# Directions for this task
No record may be omitted; give all of them again exactly.
[Records — start]
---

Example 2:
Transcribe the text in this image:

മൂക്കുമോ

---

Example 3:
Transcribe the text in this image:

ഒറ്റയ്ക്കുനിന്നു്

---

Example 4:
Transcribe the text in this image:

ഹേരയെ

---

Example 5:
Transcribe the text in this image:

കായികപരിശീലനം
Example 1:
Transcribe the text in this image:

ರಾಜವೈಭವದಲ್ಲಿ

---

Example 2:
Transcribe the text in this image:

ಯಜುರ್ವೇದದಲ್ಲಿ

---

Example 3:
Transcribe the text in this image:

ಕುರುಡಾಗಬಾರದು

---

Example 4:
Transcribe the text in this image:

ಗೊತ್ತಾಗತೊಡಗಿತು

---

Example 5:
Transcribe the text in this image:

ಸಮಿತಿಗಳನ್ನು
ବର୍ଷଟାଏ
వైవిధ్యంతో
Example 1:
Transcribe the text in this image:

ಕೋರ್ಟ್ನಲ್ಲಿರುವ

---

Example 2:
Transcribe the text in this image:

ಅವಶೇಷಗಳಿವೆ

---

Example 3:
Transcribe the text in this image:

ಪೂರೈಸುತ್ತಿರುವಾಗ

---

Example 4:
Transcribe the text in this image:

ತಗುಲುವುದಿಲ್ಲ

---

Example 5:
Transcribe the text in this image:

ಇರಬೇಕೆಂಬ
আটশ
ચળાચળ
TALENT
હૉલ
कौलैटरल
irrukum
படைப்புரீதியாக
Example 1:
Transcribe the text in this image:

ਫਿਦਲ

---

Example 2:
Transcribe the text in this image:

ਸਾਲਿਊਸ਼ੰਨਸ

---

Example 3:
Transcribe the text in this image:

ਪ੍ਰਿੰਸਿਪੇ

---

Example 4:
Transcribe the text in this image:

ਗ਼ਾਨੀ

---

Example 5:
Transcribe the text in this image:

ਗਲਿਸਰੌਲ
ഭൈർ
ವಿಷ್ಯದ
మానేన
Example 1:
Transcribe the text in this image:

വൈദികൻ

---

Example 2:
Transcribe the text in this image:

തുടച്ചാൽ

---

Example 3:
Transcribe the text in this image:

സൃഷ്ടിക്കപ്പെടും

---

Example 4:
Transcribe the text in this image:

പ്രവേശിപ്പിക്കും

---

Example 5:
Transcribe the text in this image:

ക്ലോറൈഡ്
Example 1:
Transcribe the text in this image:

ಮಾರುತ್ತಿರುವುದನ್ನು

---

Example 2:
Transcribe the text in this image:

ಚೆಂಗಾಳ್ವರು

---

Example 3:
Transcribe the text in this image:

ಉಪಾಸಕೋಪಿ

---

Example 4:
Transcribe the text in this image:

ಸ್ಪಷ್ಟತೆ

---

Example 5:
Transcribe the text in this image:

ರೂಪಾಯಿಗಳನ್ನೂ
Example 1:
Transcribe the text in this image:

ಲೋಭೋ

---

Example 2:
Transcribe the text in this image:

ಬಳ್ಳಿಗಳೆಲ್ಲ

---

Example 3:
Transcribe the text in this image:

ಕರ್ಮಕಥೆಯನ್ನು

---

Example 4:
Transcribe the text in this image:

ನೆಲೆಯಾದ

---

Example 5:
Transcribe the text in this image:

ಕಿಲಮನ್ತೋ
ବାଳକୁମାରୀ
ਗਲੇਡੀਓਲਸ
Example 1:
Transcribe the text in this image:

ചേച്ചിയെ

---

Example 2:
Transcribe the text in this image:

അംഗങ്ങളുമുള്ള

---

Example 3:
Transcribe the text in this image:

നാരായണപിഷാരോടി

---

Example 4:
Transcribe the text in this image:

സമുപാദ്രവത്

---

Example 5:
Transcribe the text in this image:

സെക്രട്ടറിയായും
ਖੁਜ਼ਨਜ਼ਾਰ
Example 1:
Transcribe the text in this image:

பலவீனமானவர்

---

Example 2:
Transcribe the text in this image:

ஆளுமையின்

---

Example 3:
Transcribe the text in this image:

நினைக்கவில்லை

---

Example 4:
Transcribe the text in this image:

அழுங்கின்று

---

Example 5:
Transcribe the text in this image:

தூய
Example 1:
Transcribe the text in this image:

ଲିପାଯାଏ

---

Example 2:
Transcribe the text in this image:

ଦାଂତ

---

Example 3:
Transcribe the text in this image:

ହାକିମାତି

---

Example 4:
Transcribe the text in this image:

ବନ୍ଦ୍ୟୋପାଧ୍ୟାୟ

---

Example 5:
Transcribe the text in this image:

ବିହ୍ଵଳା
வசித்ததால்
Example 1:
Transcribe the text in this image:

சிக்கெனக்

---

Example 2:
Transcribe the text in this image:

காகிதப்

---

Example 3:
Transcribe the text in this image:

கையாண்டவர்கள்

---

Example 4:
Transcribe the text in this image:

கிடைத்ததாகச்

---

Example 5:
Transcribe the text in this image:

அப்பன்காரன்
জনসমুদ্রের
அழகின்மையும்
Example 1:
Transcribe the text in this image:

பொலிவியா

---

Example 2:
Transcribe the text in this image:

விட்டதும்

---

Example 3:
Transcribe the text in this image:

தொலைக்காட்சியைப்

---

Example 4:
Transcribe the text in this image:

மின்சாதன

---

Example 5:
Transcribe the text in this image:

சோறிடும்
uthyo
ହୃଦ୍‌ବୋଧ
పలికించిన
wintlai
[Records — finish]
# Your solution
---

Example 2:
Transcribe the text in this image:

മൂക്കുമോ

---

Example 3:
Transcribe the text in this image:

ഒറ്റയ്ക്കുനിന്നു്

---

Example 4:
Transcribe the text in this image:

ഹേരയെ

---

Example 5:
Transcribe the text in this image:

കായികപരിശീലനം
Example 1:
Transcribe the text in this image:

ರಾಜವೈಭವದಲ್ಲಿ

---

Example 2:
Transcribe the text in this image:

ಯಜುರ್ವೇದದಲ್ಲಿ

---

Example 3:
Transcribe the text in this image:

ಕುರುಡಾಗಬಾರದು

---

Example 4:
Transcribe the text in this image:

ಗೊತ್ತಾಗತೊಡಗಿತು

---

Example 5:
Transcribe the text in this image:

ಸಮಿತಿಗಳನ್ನು
ବର୍ଷଟାଏ
వైవిధ్యంతో
Example 1:
Transcribe the text in this image:

ಕೋರ್ಟ್ನಲ್ಲಿರುವ

---

Example 2:
Transcribe the text in this image:

ಅವಶೇಷಗಳಿವೆ

---

Example 3:
Transcribe the text in this image:

ಪೂರೈಸುತ್ತಿರುವಾಗ

---

Example 4:
Transcribe the text in this image:

ತಗುಲುವುದಿಲ್ಲ

---

Example 5:
Transcribe the text in this image:

ಇರಬೇಕೆಂಬ
আটশ
ચળાચળ
TALENT
હૉલ
कौलैटरल
irrukum
படைப்புரீதியாக
Example 1:
Transcribe the text in this image:

ਫਿਦਲ

---

Example 2:
Transcribe the text in this image:

ਸਾਲਿਊਸ਼ੰਨਸ

---

Example 3:
Transcribe the text in this image:

ਪ੍ਰਿੰਸਿਪੇ

---

Example 4:
Transcribe the text in this image:

ਗ਼ਾਨੀ

---

Example 5:
Transcribe the text in this image:

ਗਲਿਸਰੌਲ
ഭൈർ
ವಿಷ್ಯದ
మానేన
Example 1:
Transcribe the text in this image:

വൈദികൻ

---

Example 2:
Transcribe the text in this image:

തുടച്ചാൽ

---

Example 3:
Transcribe the text in this image:

സൃഷ്ടിക്കപ്പെടും

---

Example 4:
Transcribe the text in this image:

പ്രവേശിപ്പിക്കും

---

Example 5:
Transcribe the text in this image:

ക്ലോറൈഡ്
Example 1:
Transcribe the text in this image:

ಮಾರುತ್ತಿರುವುದನ್ನು

---

Example 2:
Transcribe the text in this image:

ಚೆಂಗಾಳ್ವರು

---

Example 3:
Transcribe the text in this image:

ಉಪಾಸಕೋಪಿ

---

Example 4:
Transcribe the text in this image:

ಸ್ಪಷ್ಟತೆ

---

Example 5:
Transcribe the text in this image:

ರೂಪಾಯಿಗಳನ್ನೂ
Example 1:
Transcribe the text in this image:

ಲೋಭೋ

---

Example 2:
Transcribe the text in this image:

ಬಳ್ಳಿಗಳೆಲ್ಲ

---

Example 3:
Transcribe the text in this image:

ಕರ್ಮಕಥೆಯನ್ನು

---

Example 4:
Transcribe the text in this image:

ನೆಲೆಯಾದ

---

Example 5:
Transcribe the text in this image:

ಕಿಲಮನ್ತೋ
ବାଳକୁମାରୀ
ਗਲੇਡੀਓਲਸ
Example 1:
Transcribe the text in this image:

ചേച്ചിയെ

---

Example 2:
Transcribe the text in this image:

അംഗങ്ങളുമുള്ള

---

Example 3:
Transcribe the text in this image:

നാരായണപിഷാരോടി

---

Example 4:
Transcribe the text in this image:

സമുപാദ്രവത്

---

Example 5:
Transcribe the text in this image:

സെക്രട്ടറിയായും
ਖੁਜ਼ਨਜ਼ਾਰ
Example 1:
Transcribe the text in this image:

பலவீனமானவர்

---

Example 2:
Transcribe the text in this image:

ஆளுமையின்

---

Example 3:
Transcribe the text in this image:

நினைக்கவில்லை

---

Example 4:
Transcribe the text in this image:

அழுங்கின்று

---

Example 5:
Transcribe the text in this image:

தூய
Example 1:
Transcribe the text in this image:

ଲିପାଯାଏ

---

Example 2:
Transcribe the text in this image:

ଦାଂତ

---

Example 3:
Transcribe the text in this image:

ହାକିମାତି

---

Example 4:
Transcribe the text in this image:

ବନ୍ଦ୍ୟୋପାଧ୍ୟାୟ

---

Example 5:
Transcribe the text in this image:

ବିହ୍ଵଳା
வசித்ததால்
Example 1:
Transcribe the text in this image:

சிக்கெனக்

---

Example 2:
Transcribe the text in this image:

காகிதப்

---

Example 3:
Transcribe the text in this image:

கையாண்டவர்கள்

---

Example 4:
Transcribe the text in this image:

கிடைத்ததாகச்

---

Example 5:
Transcribe the text in this image:

அப்பன்காரன்
জনসমুদ্রের
அழகின்மையும்
Example 1:
Transcribe the text in this image:

பொலிவியா

---

Example 2:
Transcribe the text in this image:

விட்டதும்

---

Example 3:
Transcribe the text in this image:

தொலைக்காட்சியைப்

---

Example 4:
Transcribe the text in this image:

மின்சாதன

---

Example 5:
Transcribe the text in this image:

சோறிடும்
uthyo
ହୃଦ୍‌ବୋଧ
పలికించిన
wintlai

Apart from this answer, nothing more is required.